(中文版本見後)
I re-rooted the whole sequence phylogenetic tree of Covid-19 (2019-nCoV; SARS-CoV-2). The phylogeny shows up that the most recent common ancestor (MRCA) might be circulating in human several months before the outbreak in Wuhan in Dec. 2019; the outbreak might be related to a non-synonymous Ser > Leu mutation in ORF8.
The auspice site collected dozens of whole genomic sequences of Covid-19, and made good visualization for the phylogeny. The webside put the node of the biggest “star cluster” as the beginning as the outbreak, which are commonly believed as the origin of the prevalence of this plague. However, this phylogenetic tree is unrooted. Since the mutation rate of a virus may not be in accordance with molecular clock assumption, the most recent common ancestor, or the “entrance of the tree” (e.g. “Y-chromosomal Adam” or “mitochondrial Eve” of modern human) should be confirmed through outgroup sequences. As the human Y chromosomal and mitochondrial trees were rooted using chimpanzee or Neanderthal sequences, naturally the closest strain to Covid-19, RaTG13, which was found in a bat in Yunnan province was applied for the re-rooting.

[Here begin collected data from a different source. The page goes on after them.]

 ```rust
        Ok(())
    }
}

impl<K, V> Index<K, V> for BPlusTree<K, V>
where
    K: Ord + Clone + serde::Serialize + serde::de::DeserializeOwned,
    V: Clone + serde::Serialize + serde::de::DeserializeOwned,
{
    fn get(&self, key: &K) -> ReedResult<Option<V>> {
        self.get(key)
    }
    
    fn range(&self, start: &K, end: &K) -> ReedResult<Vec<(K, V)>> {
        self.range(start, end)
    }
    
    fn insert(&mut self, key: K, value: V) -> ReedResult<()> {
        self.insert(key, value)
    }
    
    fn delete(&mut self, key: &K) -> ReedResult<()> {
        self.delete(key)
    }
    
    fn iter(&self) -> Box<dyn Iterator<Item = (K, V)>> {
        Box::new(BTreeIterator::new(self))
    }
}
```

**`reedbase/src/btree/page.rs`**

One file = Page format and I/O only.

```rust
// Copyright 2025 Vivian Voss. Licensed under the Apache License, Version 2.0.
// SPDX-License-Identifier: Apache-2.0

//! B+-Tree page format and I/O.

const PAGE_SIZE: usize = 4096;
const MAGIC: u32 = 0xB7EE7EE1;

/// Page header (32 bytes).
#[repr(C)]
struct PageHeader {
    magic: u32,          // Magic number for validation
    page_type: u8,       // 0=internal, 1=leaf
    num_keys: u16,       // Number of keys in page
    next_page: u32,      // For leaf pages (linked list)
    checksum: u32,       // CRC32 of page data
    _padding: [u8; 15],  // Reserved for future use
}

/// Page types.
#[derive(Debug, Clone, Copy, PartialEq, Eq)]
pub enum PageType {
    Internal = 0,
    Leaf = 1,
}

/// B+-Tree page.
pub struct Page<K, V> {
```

I discovered that the largest “star cluster” was not the MRCA of Covid-19! The root is shown in red in Fig. 1 and Fig. 2. Three mutations, C8782T (Fig. 3), T28144C (Fig. 4) and C24034T (Fig. 5) are found identical between bat coronavirus RaTG13 and those Covid-19 on the right of Fig. 2, but different to the others. So the root should be located at the position in red (although no sequence was found at this position, the closest sequence is one mutation away). A T>C muation at pos. 24034 caused a non-synonymous Ser > Leu change, which might cause the enhancement of the virulence. Also the rooting implies that Wuhan could be not the only candidate where the origin infection among human occurred; the virus circulation might have last a few weeks before December of 2019, but only known by human due to the rising of virulence in Wuhan. Future investigation of those sequences near the root might reveal hints for the origin of Covid-19.
我有了個重大發現:所有本次新冠病毒的共祖可能早在12月之前的數月;在武漢的爆發也許與一個蛋白突變有關。
大概說一下:這個网站 ,收集了幾十條新冠病毒的全序。网站把武漢最大的一個星簇作爲最左,同時一般也以爲這個是時閒最早。但以我對Y染色體和線粒體的經驗,最大的擴張處未必是最早的節點。這個其實是棵無根樹。尤其因爲病毒的演化速率會不符合分子鐘假設,而無根樹最早分化的節點(如“Y染色體亞當”和“線粒體夏娃”)需要通過outgroup來定根。現代人的Y染色體和線粒體可以用黑猩猩或尼安德特人來定根,而新冠病毒我自然想到用和其最接近的雲南蝙蝠冠狀病毒RaTG13來定。
結果,我發現最大的那個餅並不是樹根!眞正的樹根其實是在圖1和圖2標紅的位置。有三個突變,C8782T(圖3),T28144C(圖4),C24034T(圖5),RaTG13都是和圖2偏右的樣本一致。說明整個新冠肺炎的始祖是在紅叉處(但截至目前並沒有測到過序列全同的樣本,最少的也是差一步)。而ORF8(某個被翻譯的蛋白)上的T>C突變造成了一個絲氨酸到亮氨酸(Ser > Leu)的殘基改變,有可能是病毒毒力增強的重要位點。同時還說明,武漢有可能不是病毒的原發地,12月之前該病毒在人閒已經傳播數月,只是在武漢因毒力增強爆發纔爲人所知。最接近樹形眞正根部的這些樣本也許能提供病毒最初來源的更多線索。
順道說一下,中南大學的黃石敎授,爲什麼說人類的共祖不在亞洲而是非洲,就是因爲你定根定錯了!